Les digues prévues par la loi Sapin 2 s’effritent. Que faire pour ne pas devoir subir des procédures qu’on aurait pu éviter par un traitement effectif interne, voire s’exposer aux foudres partiales et violentes des réseaux sociaux ? Il faut s’assurer que la première étape actuelle soit respectée en pratique, même si elle n’est plus obligatoire. Il est impératif que chaque salarié – et chaque partenaire ou partie prenante – sache qu’un dispositif existe et, surtout, ait confiance dans son fonctionnement. Les entreprises doivent être plus que jamais engagées en matière éthique et le faire savoir, le démontrer. Il ne s’agit pas seulement de déployer un dispositif d’alertes, il faut garantir qu’il soit indépendant, qu’il gère les conflits d’intérêts (quid de l’alerte visant un référent éthique du groupe ? Va-t-il en être destinataire automatiquement et ainsi être en mesure de dissimuler les preuves ?) et qu’il assure la plus grande confidentialité, dans l’intérêt de tous.

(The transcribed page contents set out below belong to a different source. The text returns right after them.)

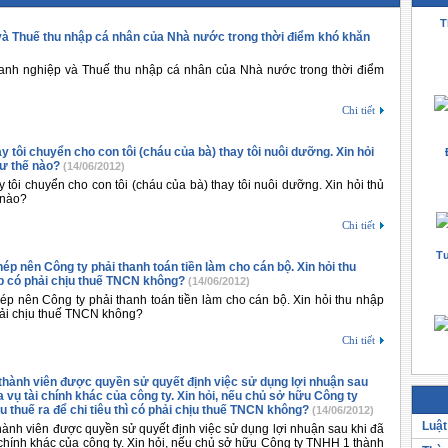
T
và Thuế thu nhập cá nhân của Nhà nước trong thời điểm khó khăn
oanh nghiệp và Thuế thu nhập cá nhân của Nhà nước trong thời điểm
Chi tiết
y tôi chuyển cho con tôi (cháu của bà) thay tôi nuôi dưỡng. Xin hỏi
hư thế nào?
(14/06/2012)
 tôi chuyển cho con tôi (cháu của bà) thay tôi nuôi dưỡng. Xin hỏi thủ
 nào?
Chi tiết
Tư
ép nên Công ty phải thanh toán tiền làm cho cán bộ. Xin hỏi thu
 có phải chịu thuế TNCN không?
(14/06/2012)
ép nên Công ty phải thanh toán tiền làm cho cán bộ. Xin hỏi thu nhập
ải chịu thuế TNCN không?
Chi tiết
thành viên được quyền sử quyết định việc sử dụng lợi nhuận sau
a vụ tài chính khác của công ty. Xin hỏi, nếu chủ sở hữu Công ty
 thuế ra để chi tiêu thì có phải chịu thuế TNCN không?
(14/06/2012)
Luật
ành viên được quyền sử quyết định việc sử dụng lợi nhuận sau khi đã
 chính khác của công ty. Xin hỏi, nếu chủ sở hữu Công ty TNHH 1 thành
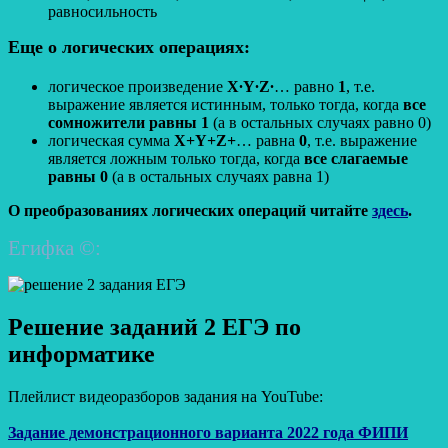
равносильность
Еще о логических операциях:
логическое произведение
X∙Y∙Z∙
… равно
1
, т.е.
выражение является истинным, только тогда, когда
все
сомножители равны 1
(а в остальных случаях равно 0)
логическая сумма
X+Y+Z+
… равна
0
, т.е. выражение
является ложным только тогда, когда
все слагаемые
равны 0
(а в остальных случаях равна 1)
О преобразованиях логических операций читайте
здесь
.
Егифка ©:
Решение заданий 2 ЕГЭ по
информатике
Плейлист видеоразборов задания на YouTube:
Задание демонстрационного варианта 2022 года ФИПИ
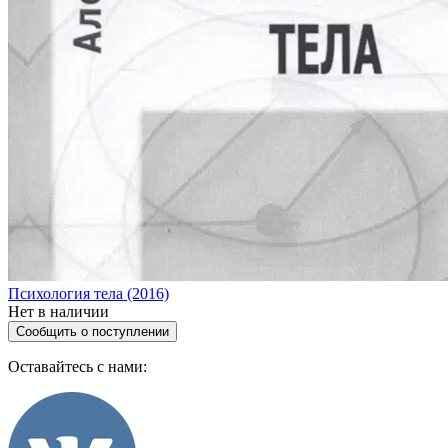
Психология тела (2016)
Нет в наличии
Сообщить о поступлении
Оставайтесь с нами:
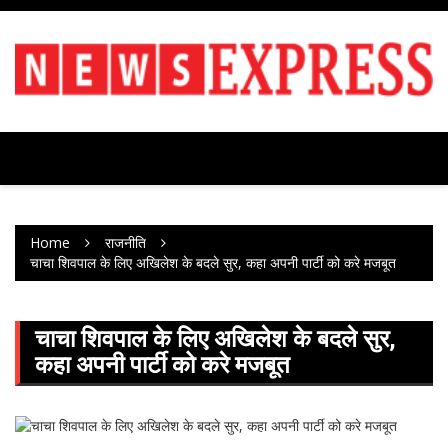
Skip
to
content
Home
राजनीति
चाचा शिवपाल के लिए अखिलेश के बदले सुर, कहा अपनी पार्टी को करे मजबूत
चाचा शिवपाल के लिए अखिलेश के बदले सुर,
कहा अपनी पार्टी को करे मजबूत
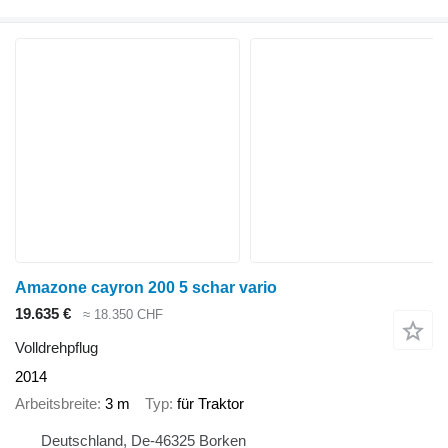
Amazone cayron 200 5 schar vario
19.635 €
≈ 18.350 CHF
Volldrehpflug
2014
Arbeitsbreite
3 m
Typ
für Traktor
Deutschland, De-46325 Borken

Il faut structurer le parcours d’une alerte avec des procédures internes claires et largement diffusées aux salariés, de même que structurer l’enquête interne et former le personnel concerné alors que le cadre légal et jurisprudentiel en la matière est de plus en plus précis et strict.

L’alerte est une force si elle est convenablement reçue, analysée, hiérarchisée, traitée et qu’elle sert de fondement à une décision éclairée. Tout cela s’organise en amont, pour ne pas avoir à improviser le moment venu.

La directive et sa transposition invitent à faire plus et mieux, pour anticiper et protéger, et faire de l’éthique un atout réputationnel, social et économique.